Selected text:
=== Section Start ===

Large Sitemap Indexes in Outbound Feeds
Outbound Feeds (OBF) has two different sitemap index blocks; sitemap index and sitemap index by day. Both provide a way to serve more than 100 articles by using the Sitemap Index format to link to multiple sitemaps. The sitemap index block is best used with smaller sets of results, less than 10,000 records. The sitemap index by day block breaks results into one link per day. This will work fine with small or large sets of results, but requires more configuration and will results in more (but smaller and faster) queries.
Elasticsearch
Content API, the system that provides Arc with its search ability is built on Elasticsearch (ES). We are migrating all clients to ES version 7. Version 7 has a 10,000 record limit for search results. This limit impacts sitemap index preventing it from showing links greater that 10,000. For example if you have one million articles and search content-api for all stories, with the old version of ES it will return a record count of 1,000,000. With ES7, the same query will return a record count of 10,000. Once ES7 hits 10,000 it stops counting and returns saving time and resources. Also it will return an error if you send a request for an offset (?from=10000
) greater than or equal to 10,000 (because it uses zero for the first record, an offset of 10,000 is the 10,001 record).

=== Section End ===

Provided records:
=== Section Start ===

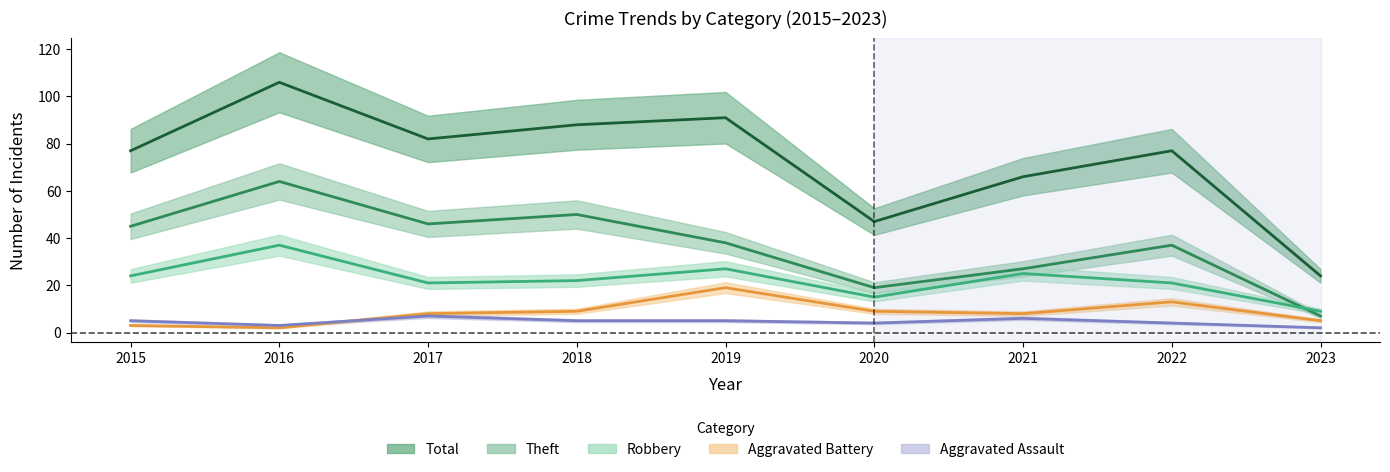

Reading left to right, what are all the values shown in this chart?

Aggravated Assault: 2015=5	2016=3	2017=7	2018=5	2019=5	2020=4	2021=6	2022=4	2023=2
Aggravated Battery: 2015=3	2016=2	2017=8	2018=9	2019=19	2020=9	2021=8	2022=13	2023=5
Robbery: 2015=24	2016=37	2017=21	2018=22	2019=27	2020=15	2021=25	2022=21	2023=9
Theft: 2015=45	2016=64	2017=46	2018=50	2019=38	2020=19	2021=27	2022=37	2023=7
Total: 2015=77	2016=106	2017=82	2018=88	2019=91	2020=47	2021=66	2022=77	2023=24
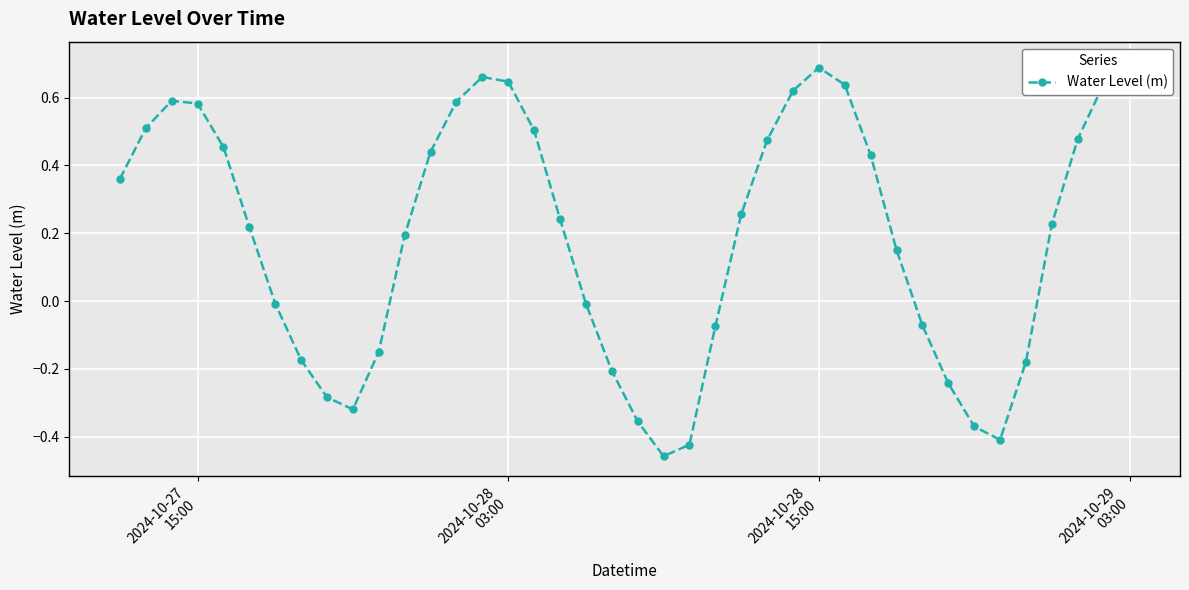

What is the difference between the maximum and second lowest values?

1.1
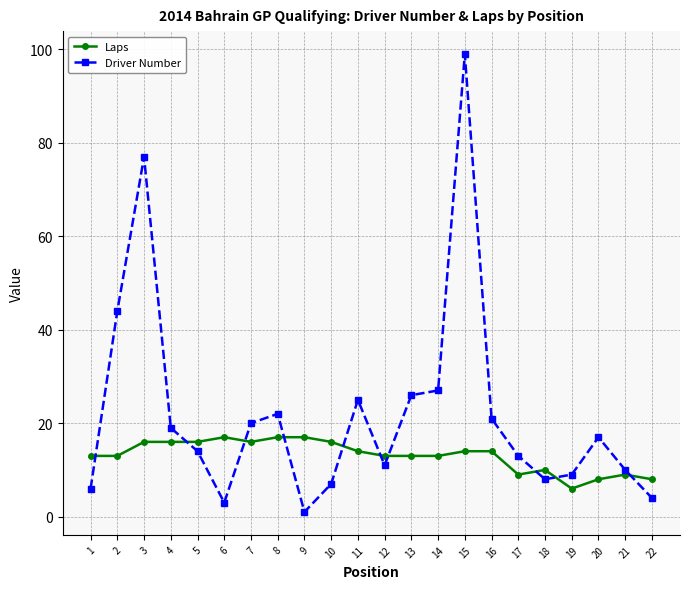

True or false: Driver Number and Laps intersect in this chart.

True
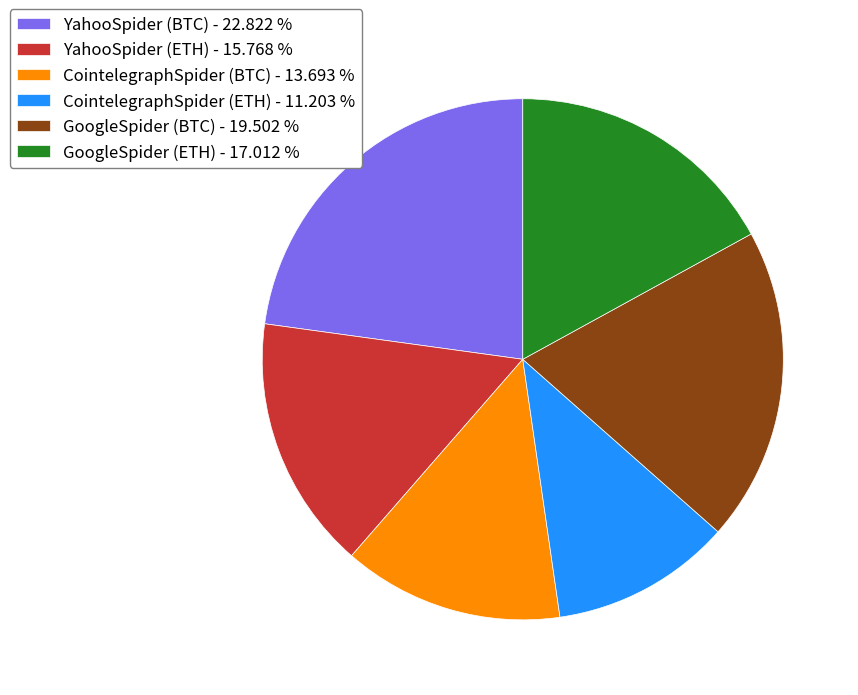

Does any single category account for the majority?

No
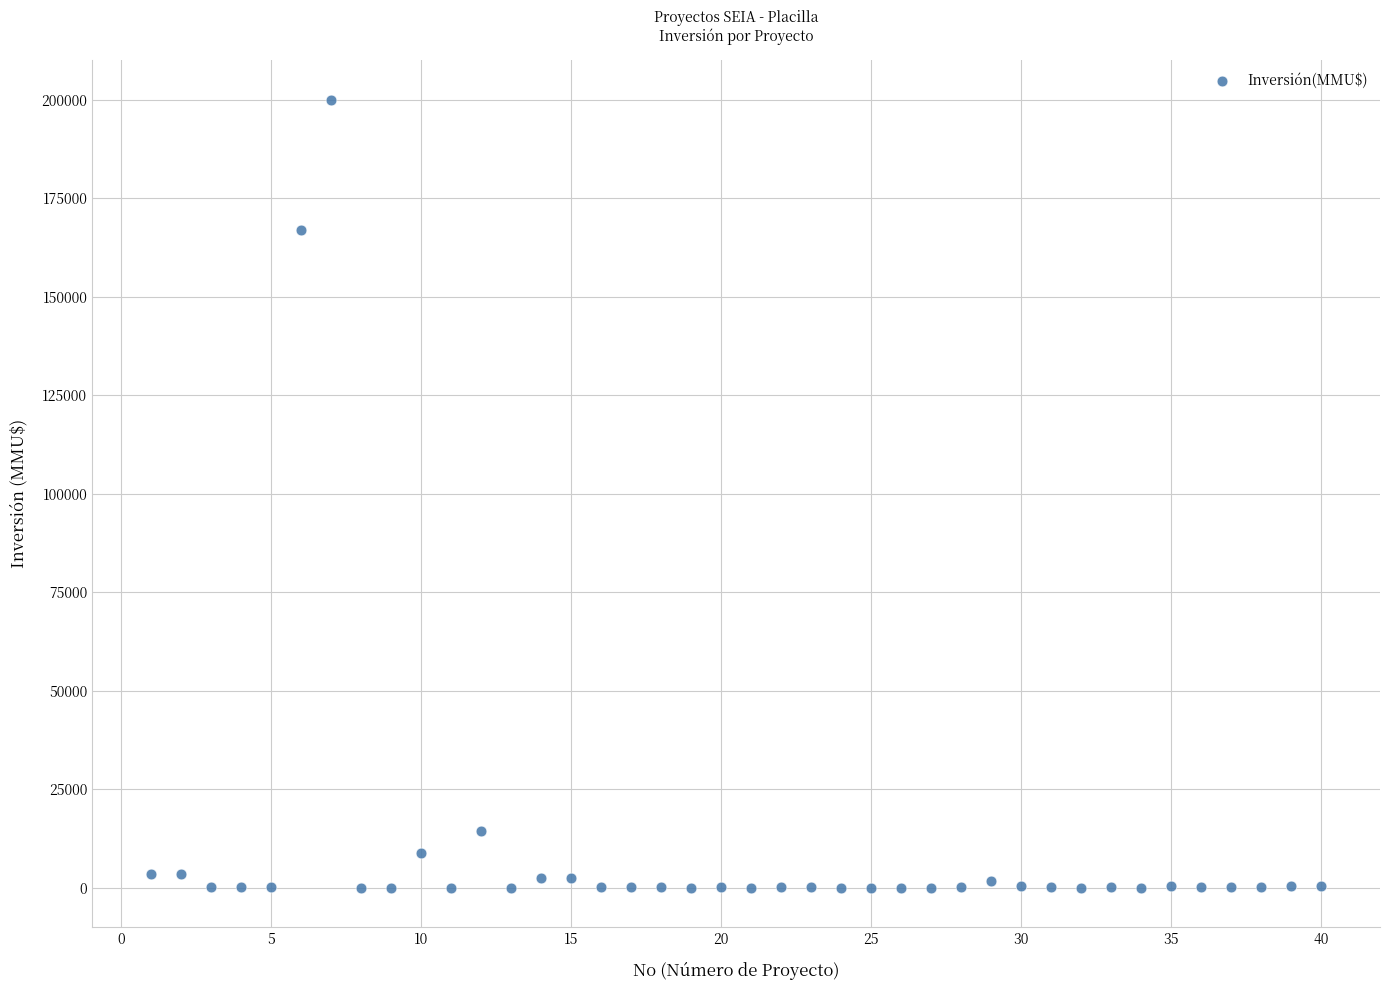

What Y value in the scatter plot is closest to 100000?

167000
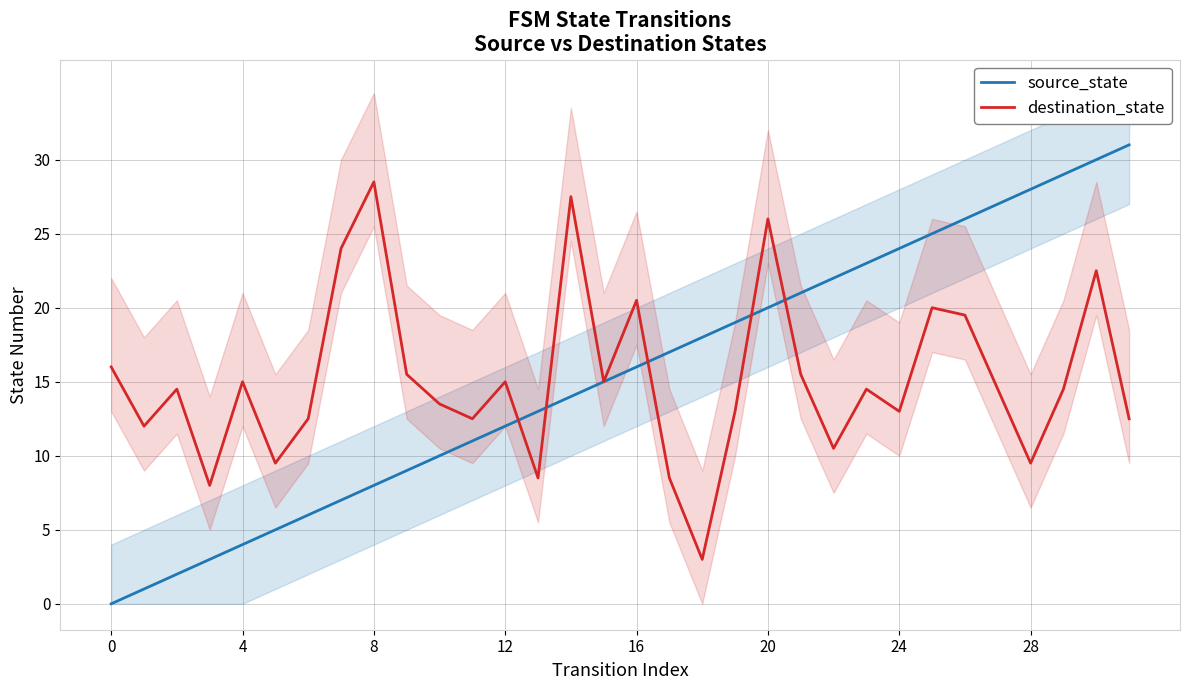

Is it true that destination_state equals 7.6 at 12?

False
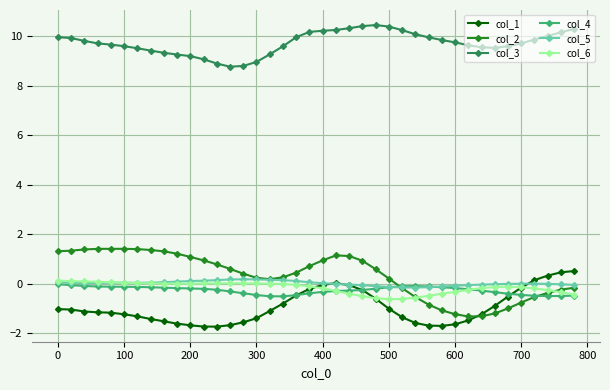

Which series has the largest total across all categories?

col_3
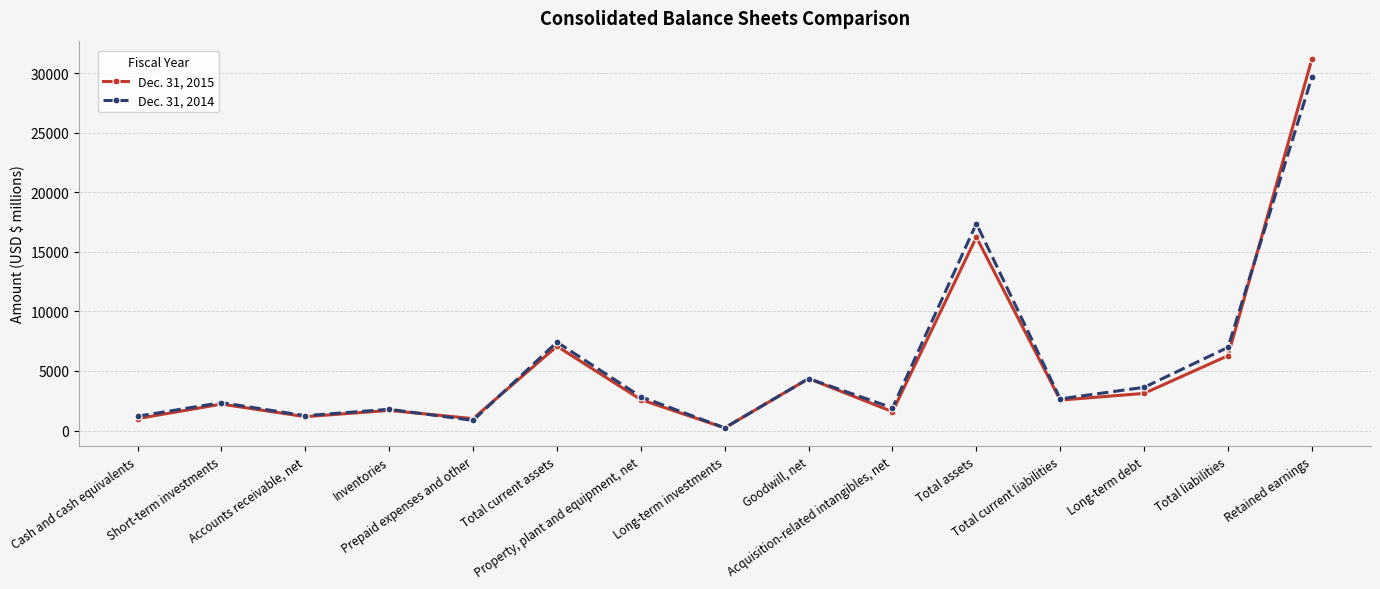

True or false: Dec. 31, 2014 has more than 1 interior local peaks.

True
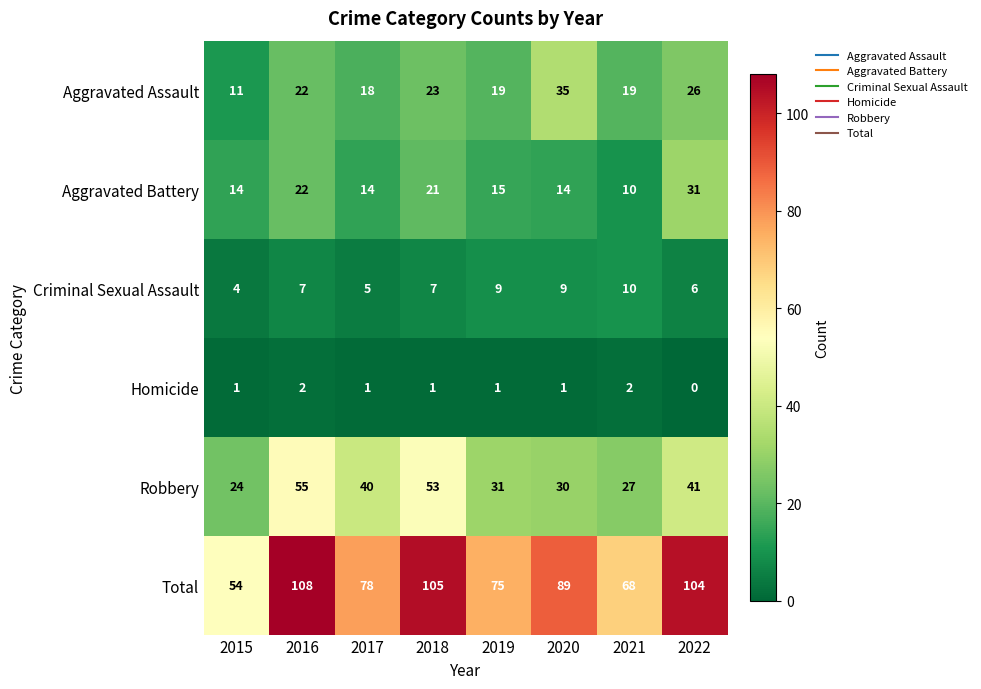

What is the maximum value shown in the chart?

108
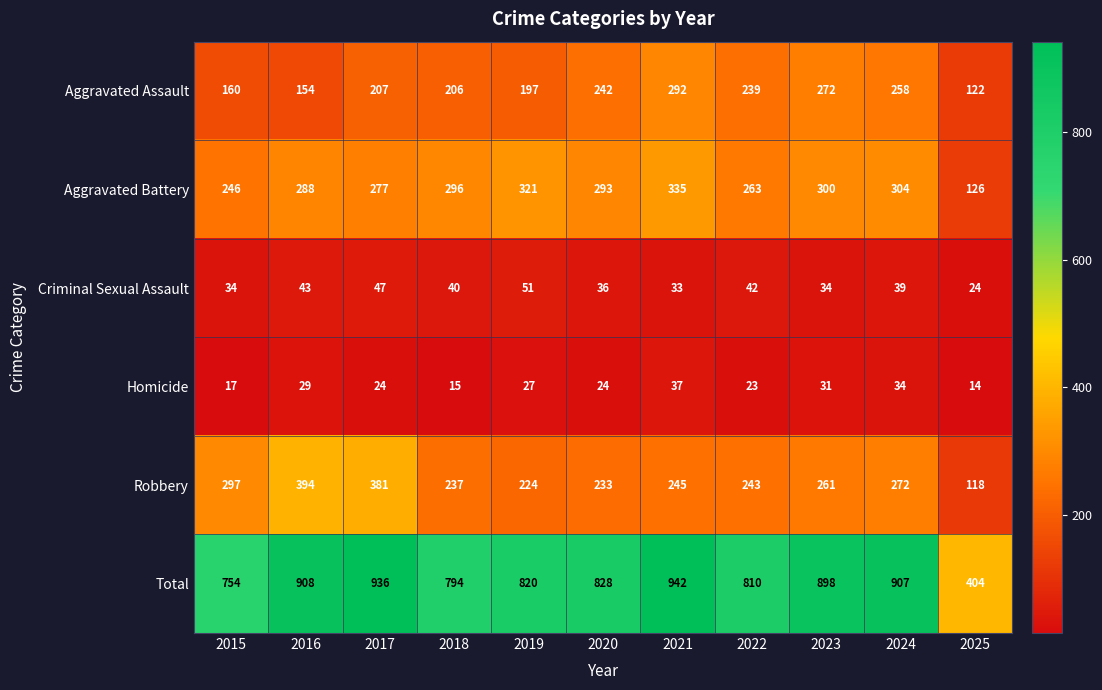

The Criminal Sexual Assault series shows 34 at 2023. True or false?

True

=== Section End ===

What to do:
In the text above on large sitemap indexes in Outbound Feeds:
(a) Below what number of records is the sitemap index block best used?
(b) Which Elasticsearch version are all clients being migrated to?
(c) What record count does ES7 return for a query on all stories when there are one million articles?

Answer to the problem:
(a) 10,000 records.
(b) Version 7.
(c) 10,000.